• [TASK DESCRIPTION]
Find "pip install piper_phonemize" and "Build Monotonic Alignment Search" in the records below. Copy the lines holding them and every line between, exactly, and no others.
- - - - -
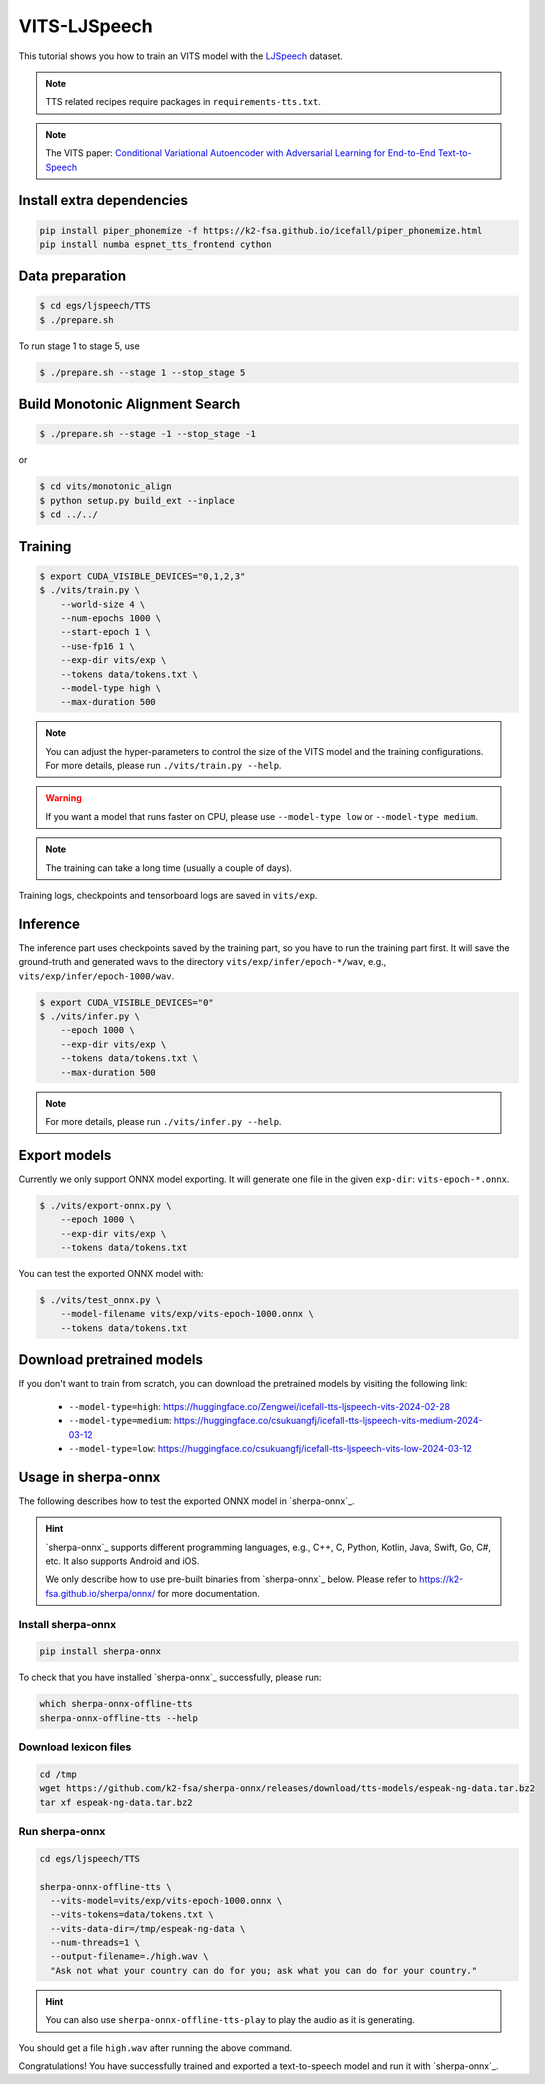 VITS-LJSpeech
===============

This tutorial shows you how to train an VITS model
with the `LJSpeech <https://keithito.com/LJ-Speech-Dataset/>`_ dataset.

.. note::

   TTS related recipes require packages in ``requirements-tts.txt``.

.. note::

   The VITS paper: `Conditional Variational Autoencoder with Adversarial Learning for End-to-End Text-to-Speech <https://arxiv.org/pdf/2106.06103.pdf>`_


Install extra dependencies
--------------------------

.. code-block:: bash

  pip install piper_phonemize -f https://k2-fsa.github.io/icefall/piper_phonemize.html
  pip install numba espnet_tts_frontend cython

Data preparation
----------------

.. code-block:: bash

  $ cd egs/ljspeech/TTS
  $ ./prepare.sh

To run stage 1 to stage 5, use

.. code-block:: bash

  $ ./prepare.sh --stage 1 --stop_stage 5


Build Monotonic Alignment Search
--------------------------------

.. code-block:: bash

  $ ./prepare.sh --stage -1 --stop_stage -1

or

.. code-block:: bash

  $ cd vits/monotonic_align
  $ python setup.py build_ext --inplace
  $ cd ../../


Training
--------

.. code-block:: bash

  $ export CUDA_VISIBLE_DEVICES="0,1,2,3"
  $ ./vits/train.py \
      --world-size 4 \
      --num-epochs 1000 \
      --start-epoch 1 \
      --use-fp16 1 \
      --exp-dir vits/exp \
      --tokens data/tokens.txt \
      --model-type high \
      --max-duration 500

.. note::

    You can adjust the hyper-parameters to control the size of the VITS model and
    the training configurations. For more details, please run ``./vits/train.py --help``.

.. warning::

   If you want a model that runs faster on CPU, please use ``--model-type low``
   or ``--model-type medium``.

.. note::

    The training can take a long time (usually a couple of days).

Training logs, checkpoints and tensorboard logs are saved in ``vits/exp``.


Inference
---------

The inference part uses checkpoints saved by the training part, so you have to run the
training part first. It will save the ground-truth and generated wavs to the directory
``vits/exp/infer/epoch-*/wav``, e.g., ``vits/exp/infer/epoch-1000/wav``.

.. code-block:: bash

  $ export CUDA_VISIBLE_DEVICES="0"
  $ ./vits/infer.py \
      --epoch 1000 \
      --exp-dir vits/exp \
      --tokens data/tokens.txt \
      --max-duration 500

.. note::

    For more details, please run ``./vits/infer.py --help``.


Export models
-------------

Currently we only support ONNX model exporting. It will generate one file in the given ``exp-dir``:
``vits-epoch-*.onnx``.

.. code-block:: bash

  $ ./vits/export-onnx.py \
      --epoch 1000 \
      --exp-dir vits/exp \
      --tokens data/tokens.txt

You can test the exported ONNX model with:

.. code-block:: bash

  $ ./vits/test_onnx.py \
      --model-filename vits/exp/vits-epoch-1000.onnx \
      --tokens data/tokens.txt


Download pretrained models
--------------------------

If you don't want to train from scratch, you can download the pretrained models
by visiting the following link:

  - ``--model-type=high``: `<https://huggingface.co/Zengwei/icefall-tts-ljspeech-vits-2024-02-28>`_
  - ``--model-type=medium``: `<https://huggingface.co/csukuangfj/icefall-tts-ljspeech-vits-medium-2024-03-12>`_
  - ``--model-type=low``: `<https://huggingface.co/csukuangfj/icefall-tts-ljspeech-vits-low-2024-03-12>`_

Usage in sherpa-onnx
--------------------

The following describes how to test the exported ONNX model in `sherpa-onnx`_.

.. hint::

   `sherpa-onnx`_ supports different programming languages, e.g., C++, C, Python,
   Kotlin, Java, Swift, Go, C#, etc. It also supports Android and iOS.

   We only describe how to use pre-built binaries from `sherpa-onnx`_ below.
   Please refer to `<https://k2-fsa.github.io/sherpa/onnx/>`_
   for more documentation.

Install sherpa-onnx
^^^^^^^^^^^^^^^^^^^

.. code-block:: bash

   pip install sherpa-onnx

To check that you have installed `sherpa-onnx`_ successfully, please run:

.. code-block:: bash

   which sherpa-onnx-offline-tts
   sherpa-onnx-offline-tts --help

Download lexicon files
^^^^^^^^^^^^^^^^^^^^^^

.. code-block:: bash

   cd /tmp
   wget https://github.com/k2-fsa/sherpa-onnx/releases/download/tts-models/espeak-ng-data.tar.bz2
   tar xf espeak-ng-data.tar.bz2

Run sherpa-onnx
^^^^^^^^^^^^^^^

.. code-block:: bash

  cd egs/ljspeech/TTS

  sherpa-onnx-offline-tts \
    --vits-model=vits/exp/vits-epoch-1000.onnx \
    --vits-tokens=data/tokens.txt \
    --vits-data-dir=/tmp/espeak-ng-data \
    --num-threads=1 \
    --output-filename=./high.wav \
    "Ask not what your country can do for you; ask what you can do for your country."

.. hint::

   You can also use ``sherpa-onnx-offline-tts-play`` to play the audio
   as it is generating.

You should get a file ``high.wav`` after running the above command.

Congratulations! You have successfully trained and exported a text-to-speech
model and run it with `sherpa-onnx`_.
- - - - -
• [RESULT]
  pip install piper_phonemize -f https://k2-fsa.github.io/icefall/piper_phonemize.html
  pip install numba espnet_tts_frontend cython

Data preparation
----------------

.. code-block:: bash

  $ cd egs/ljspeech/TTS
  $ ./prepare.sh

To run stage 1 to stage 5, use

.. code-block:: bash

  $ ./prepare.sh --stage 1 --stop_stage 5


Build Monotonic Alignment Search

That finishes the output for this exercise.